因みに現存する「出雲国風土記」には、「国引き神話」なるものがあります。古田先生は、国を引き寄せる道具は地に打つ「杭」と引っ張る「綱」と引き寄せの対象とする国に打つ込む「木のすき」の三つだけであり、金属が出てこないから縄文の神話である…とされました。四ヶ所から引いて来ます。すこし長くなりますが、軽快な語り口を引用してみましょう。(小学館日本古典文学全集「風土記」)。
<意宇(おう)と名づくる所以は、国引きましし八束水臣津(やつかみずおみづ)の命、詔(の)りたまひしく、「八雲立つ出雲の国は、狭布(さぬ)の稚国(わかくに。

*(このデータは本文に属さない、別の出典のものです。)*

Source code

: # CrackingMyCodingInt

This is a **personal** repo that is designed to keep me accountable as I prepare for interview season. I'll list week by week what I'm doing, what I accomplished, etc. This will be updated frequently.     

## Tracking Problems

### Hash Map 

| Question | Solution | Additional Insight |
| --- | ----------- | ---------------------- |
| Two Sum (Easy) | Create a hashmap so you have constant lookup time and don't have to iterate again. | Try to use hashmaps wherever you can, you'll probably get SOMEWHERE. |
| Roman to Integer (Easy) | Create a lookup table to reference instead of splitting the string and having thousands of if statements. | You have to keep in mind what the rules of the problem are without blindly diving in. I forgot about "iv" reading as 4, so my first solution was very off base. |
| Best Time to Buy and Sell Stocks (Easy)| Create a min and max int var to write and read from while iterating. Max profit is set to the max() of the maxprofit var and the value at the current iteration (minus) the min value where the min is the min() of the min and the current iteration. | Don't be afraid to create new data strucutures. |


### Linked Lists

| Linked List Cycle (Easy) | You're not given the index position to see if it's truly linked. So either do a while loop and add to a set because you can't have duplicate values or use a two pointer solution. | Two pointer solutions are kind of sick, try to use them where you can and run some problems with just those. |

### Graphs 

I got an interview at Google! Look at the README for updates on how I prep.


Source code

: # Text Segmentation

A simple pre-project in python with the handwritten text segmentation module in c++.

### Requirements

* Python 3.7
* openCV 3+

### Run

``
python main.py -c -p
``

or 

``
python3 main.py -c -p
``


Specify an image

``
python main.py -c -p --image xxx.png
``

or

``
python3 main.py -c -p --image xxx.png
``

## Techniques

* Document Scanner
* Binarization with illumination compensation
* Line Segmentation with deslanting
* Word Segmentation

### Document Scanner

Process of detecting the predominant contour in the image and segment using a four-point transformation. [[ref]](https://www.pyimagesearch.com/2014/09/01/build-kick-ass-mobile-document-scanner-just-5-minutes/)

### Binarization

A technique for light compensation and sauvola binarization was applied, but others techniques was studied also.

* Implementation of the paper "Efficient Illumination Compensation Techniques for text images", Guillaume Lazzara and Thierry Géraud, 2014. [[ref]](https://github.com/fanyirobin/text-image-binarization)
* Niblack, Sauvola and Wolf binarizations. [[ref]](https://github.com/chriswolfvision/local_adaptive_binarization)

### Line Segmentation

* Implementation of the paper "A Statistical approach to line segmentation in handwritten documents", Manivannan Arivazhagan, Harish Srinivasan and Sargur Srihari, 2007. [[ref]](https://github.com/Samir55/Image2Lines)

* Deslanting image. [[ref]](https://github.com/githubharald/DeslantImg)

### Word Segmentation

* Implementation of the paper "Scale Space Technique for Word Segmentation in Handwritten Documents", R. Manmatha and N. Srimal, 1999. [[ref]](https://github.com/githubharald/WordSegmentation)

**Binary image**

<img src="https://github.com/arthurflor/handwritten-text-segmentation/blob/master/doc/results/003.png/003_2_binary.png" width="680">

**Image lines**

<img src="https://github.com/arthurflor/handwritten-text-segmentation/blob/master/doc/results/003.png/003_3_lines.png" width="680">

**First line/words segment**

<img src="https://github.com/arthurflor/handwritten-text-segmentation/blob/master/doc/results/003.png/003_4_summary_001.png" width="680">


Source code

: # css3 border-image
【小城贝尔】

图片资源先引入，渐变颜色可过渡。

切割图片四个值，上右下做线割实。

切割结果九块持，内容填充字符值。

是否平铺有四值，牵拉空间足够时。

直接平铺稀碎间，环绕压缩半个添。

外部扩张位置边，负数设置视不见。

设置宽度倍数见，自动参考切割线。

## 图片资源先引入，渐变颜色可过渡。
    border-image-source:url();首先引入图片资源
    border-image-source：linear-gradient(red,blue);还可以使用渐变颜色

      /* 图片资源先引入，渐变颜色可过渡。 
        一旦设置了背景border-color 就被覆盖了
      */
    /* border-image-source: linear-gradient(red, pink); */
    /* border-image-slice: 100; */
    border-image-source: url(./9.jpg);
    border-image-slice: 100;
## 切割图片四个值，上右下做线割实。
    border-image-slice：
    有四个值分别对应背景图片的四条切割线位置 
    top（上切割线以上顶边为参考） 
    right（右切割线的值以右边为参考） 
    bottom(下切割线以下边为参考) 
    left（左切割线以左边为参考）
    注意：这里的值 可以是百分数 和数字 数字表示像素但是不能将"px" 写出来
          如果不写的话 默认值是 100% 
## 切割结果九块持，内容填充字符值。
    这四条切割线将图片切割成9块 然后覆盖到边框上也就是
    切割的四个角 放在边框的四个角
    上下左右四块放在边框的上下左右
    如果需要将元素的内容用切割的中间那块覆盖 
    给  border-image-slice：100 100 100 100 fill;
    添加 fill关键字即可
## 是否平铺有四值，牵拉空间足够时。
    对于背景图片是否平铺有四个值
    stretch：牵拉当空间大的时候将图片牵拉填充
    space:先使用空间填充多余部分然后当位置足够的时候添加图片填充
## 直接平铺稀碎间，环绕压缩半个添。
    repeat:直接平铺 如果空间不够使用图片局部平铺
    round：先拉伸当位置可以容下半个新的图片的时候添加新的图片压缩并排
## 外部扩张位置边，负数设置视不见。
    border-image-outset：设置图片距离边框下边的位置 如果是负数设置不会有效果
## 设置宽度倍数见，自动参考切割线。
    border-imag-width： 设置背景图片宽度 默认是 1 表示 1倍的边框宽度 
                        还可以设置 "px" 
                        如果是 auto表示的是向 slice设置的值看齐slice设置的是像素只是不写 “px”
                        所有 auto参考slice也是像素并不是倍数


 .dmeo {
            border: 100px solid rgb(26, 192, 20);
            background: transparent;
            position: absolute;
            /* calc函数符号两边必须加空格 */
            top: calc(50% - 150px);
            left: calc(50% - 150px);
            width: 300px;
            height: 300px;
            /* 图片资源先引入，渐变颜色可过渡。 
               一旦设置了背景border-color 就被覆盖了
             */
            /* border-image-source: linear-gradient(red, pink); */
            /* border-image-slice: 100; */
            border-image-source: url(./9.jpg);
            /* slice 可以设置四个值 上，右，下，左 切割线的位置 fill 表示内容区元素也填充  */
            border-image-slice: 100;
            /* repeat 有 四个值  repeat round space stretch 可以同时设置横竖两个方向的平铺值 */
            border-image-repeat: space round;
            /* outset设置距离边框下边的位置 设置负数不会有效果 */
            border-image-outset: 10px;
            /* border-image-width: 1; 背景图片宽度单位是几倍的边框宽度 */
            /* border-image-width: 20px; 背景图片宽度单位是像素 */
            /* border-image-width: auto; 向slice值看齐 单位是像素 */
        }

織る途中のためまだ幅の狭い布)なるかも。初国小さく作らせり。故、作り縫はむ」と詔たまひて、「栲衾(たくぶすま。白い夜具で、新羅の枕詞)志羅紀の三埼を、国の余りありやと見れば、国の余りあり」と詔りたまひて、童女(をとめ)の胸すき(童女の胸のように平らなすき)取らして、大魚の支太衝きわけて(おふをのきだつきわけて。大魚を捕るにはえらを狙って鉾を突刺す。そのように大地にすきを突刺して)波多須々支穂(はたすすきほ。旗のようになびくススキの穂)振りわけて、三身の綱(三本よりの丈夫な綱)打ちかけて、霜つづら(霜で黒くなったつづら)繰るや繰るやに(引いて手繰り寄せれば)、河船のもそろもそろに(船を川上に引いていくようにゆっくりと)、国来(くにこ)国来と引き来、縫へる国は去豆折絶(こずのおりたえ。去豆の山の線がすとんと落ちるところ)よりして、八穂尓(やほに。大量の土で杵築の枕詞)支豆支の御埼(きずきのみさき。今の大社町日御碕)なり。(中略)また「北門(きたど)の佐伎の国(さきのくに。通説では隠岐の島としているがこれでは共食いである…として、出雲の北つまり今の北朝鮮ムスタン埼ではないかとされた)を、国の余りあるやと…(中略。上と同じようなフレーズが続く)。…狭田の国(今の宍道湖の北、鹿島町佐陀本郷)、これなり。また、「北門の良波(よなみ。通説ではやはり隠岐の島とするが、上と同じ理由でロシヤのウラジオストックではないかとされた)を、国の余り…(中略。同じフレーズ)。…闇見の国(くらみ。松江市新庄町辺り)、これなり。また、「高志の都都(つう)の三埼(能登半島であろう)を、国の余り…(中略。同じフレーズ)。…三穂の埼(美保関町)なり。(後略)>
 いかがでしたでしょうか。なかなか雄大な国引き神話でしたね。しかし戦後の教科書では、「神話は五、六世紀の大和の史官が机上ででっち上げたもの」として教えられてはいません(扶桑社の「新しい歴史教科書」ではすこし触れていますが、科学的ではないようです)。前回の「国生み」神話も、今回の「国譲り」神話も、後ご説明します「天孫降臨」や「神武東進あるいは東侵」といわれる神話なども軒並みです。神話とはある史実に基づいた伝承である…として、古田先生は科学のメスを入れられました。この「国譲り」神話はどうでしょう。先に、縄文より列島の西半分は出雲の支配下にあった…といいました。そして、高天の原にいた海人族は出雲の一番の家来であった…とも。そして弥生前期の末ころ、わたしは大体紀元前200年ころではないかと思っていますが、アマテルという巫女(みこ)の首長のころ、半島よりいち早く銅の武器(銅剣や銅矛など)を手に入れていた海人族は、主権者である出雲(大国主命など)に対し「国譲り」を強要したのです。わたしがBC200年ころと思う理由は、秦がBC249年に主筋の(東)周を滅ぼしBC221年には燕や斉といった六国を滅ぼして統一をなしました。つまり海人族としては、実力さえあれば主筋をも倒せる…と思ったに違いない。それが動機だった…と思うからです。では次回は、岩波「古事記」に沿ってみることにします。